With the announcement that President William P. Gerberding will step down next year, the University of Washington leaves an era of excellence for a time of uncertainty.

Shortly after his arrival in 1979, Gerberding faced crippling budget cuts as the state was hit hard by the early 1980s recession. The UW closed 24 degree programs and laid off more than 850 faculty, staff and TAs. But the institution held together. In a 1990 interview published in this magazine, he said, “The thing I’m most proud of is that we came through this prolonged budget-cutting, recession-induced malaise in fairly good shape as an institution.”

There are many signs of President Gerberding’s stewardship. Leaders from peer institutions recently reviewed the UW and found that we are “among the top rank of American public universities.” The tremendously successful Campaign for Washington drew more than $284 million in private gifts and pledges. The faculty “brain drain” has slowed to a trickle as the salary gap with peer institutions has narrowed. Research funding has climbed to record levels and during Gerberding’s tenure, four UW professors won Nobel Prizes. The UW has also given birth to two branch campuses. More resources have been poured into undergraduate education and the results show. For the past two years, Money magazine has rated the UW one of America’s “best buys” in a college education.

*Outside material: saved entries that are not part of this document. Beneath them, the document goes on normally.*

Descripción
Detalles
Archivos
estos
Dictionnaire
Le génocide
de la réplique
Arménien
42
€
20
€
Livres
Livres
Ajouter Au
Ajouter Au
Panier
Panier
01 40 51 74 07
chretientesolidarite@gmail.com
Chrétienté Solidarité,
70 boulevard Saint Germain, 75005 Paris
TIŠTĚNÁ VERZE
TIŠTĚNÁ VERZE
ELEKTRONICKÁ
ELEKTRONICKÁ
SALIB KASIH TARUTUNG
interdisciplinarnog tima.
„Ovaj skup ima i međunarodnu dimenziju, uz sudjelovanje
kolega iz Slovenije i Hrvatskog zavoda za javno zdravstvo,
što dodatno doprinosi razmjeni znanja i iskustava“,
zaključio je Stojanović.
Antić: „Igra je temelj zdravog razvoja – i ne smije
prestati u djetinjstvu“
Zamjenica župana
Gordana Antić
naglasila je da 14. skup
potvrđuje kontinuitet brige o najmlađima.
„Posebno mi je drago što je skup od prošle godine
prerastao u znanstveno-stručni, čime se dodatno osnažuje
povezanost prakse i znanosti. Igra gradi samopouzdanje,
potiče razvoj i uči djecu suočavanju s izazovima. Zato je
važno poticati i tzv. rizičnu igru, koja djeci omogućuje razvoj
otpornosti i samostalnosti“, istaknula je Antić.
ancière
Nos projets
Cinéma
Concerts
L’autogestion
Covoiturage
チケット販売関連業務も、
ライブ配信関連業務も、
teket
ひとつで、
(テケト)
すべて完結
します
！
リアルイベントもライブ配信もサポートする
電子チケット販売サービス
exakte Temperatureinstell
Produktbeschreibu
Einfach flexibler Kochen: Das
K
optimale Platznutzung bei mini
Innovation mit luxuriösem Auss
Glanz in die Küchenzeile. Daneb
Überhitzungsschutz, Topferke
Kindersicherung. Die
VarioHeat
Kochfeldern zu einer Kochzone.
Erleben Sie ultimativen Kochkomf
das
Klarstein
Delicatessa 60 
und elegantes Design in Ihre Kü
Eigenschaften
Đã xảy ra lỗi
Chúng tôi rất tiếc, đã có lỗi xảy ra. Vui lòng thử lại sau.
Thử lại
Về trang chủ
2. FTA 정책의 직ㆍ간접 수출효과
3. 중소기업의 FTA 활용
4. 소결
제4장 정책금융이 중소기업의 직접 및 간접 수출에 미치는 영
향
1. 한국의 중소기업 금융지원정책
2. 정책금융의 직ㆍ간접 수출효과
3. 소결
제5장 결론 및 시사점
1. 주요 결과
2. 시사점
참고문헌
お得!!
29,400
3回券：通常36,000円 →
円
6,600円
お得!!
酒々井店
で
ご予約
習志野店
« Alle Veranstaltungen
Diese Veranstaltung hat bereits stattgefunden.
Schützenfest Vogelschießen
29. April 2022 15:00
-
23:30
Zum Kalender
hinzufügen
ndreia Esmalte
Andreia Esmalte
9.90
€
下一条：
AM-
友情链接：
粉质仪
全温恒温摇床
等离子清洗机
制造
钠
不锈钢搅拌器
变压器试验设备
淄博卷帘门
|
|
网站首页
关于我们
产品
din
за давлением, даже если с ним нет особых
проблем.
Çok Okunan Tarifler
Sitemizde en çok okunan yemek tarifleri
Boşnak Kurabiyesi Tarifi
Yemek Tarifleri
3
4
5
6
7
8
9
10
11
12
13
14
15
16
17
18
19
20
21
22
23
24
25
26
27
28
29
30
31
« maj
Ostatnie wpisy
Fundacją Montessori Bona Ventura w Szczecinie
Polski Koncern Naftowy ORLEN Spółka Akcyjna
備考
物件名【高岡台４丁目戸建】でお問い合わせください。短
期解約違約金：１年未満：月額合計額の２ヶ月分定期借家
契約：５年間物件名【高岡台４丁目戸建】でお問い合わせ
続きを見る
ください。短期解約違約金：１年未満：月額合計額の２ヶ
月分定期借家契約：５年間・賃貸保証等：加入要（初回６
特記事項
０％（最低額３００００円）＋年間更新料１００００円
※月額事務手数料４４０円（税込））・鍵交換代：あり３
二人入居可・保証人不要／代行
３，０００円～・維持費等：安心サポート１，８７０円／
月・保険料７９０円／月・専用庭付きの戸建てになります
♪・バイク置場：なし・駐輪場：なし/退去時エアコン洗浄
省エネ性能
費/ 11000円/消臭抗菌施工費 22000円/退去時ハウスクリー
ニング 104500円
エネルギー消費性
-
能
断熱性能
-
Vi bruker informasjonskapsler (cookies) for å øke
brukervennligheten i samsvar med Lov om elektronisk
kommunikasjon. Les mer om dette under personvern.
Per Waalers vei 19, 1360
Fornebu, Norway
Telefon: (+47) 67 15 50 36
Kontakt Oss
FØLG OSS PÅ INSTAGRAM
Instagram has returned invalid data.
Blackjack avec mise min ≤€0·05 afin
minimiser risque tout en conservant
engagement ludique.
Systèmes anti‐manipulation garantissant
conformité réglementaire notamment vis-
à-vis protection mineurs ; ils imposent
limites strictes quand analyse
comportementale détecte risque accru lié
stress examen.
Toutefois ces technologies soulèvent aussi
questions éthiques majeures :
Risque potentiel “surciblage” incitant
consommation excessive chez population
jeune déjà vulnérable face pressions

While Gerberding will leave his successor an institution in good health, the next president will face mounting budget problems, exacerbated by the recent passage of the 601 spending limit initiative. Plus he or she will face the “baby boom” echo as more and more young people compete for limited space at the UW.

Speaking of limited space, this issue is thinner than usual, but it holds a wealth of information. Our cover story is a wild tour of invertebrate zoology, particularly the secret life of sea snails. Other articles cover the battle in journalism between traditional reporting and news marketing techniques, a breakthrough in yeast genetics that helped produce the hepatitis B vaccine, and a look at how students are leaving the classroom to learn in the real world. As always, there is plenty of hard news about the University, alumni association news and events listings, and the Alumnotes section. Though we may be tightening our belt by cutting our size, we’re still offering a full diet of the best of the University of Washington.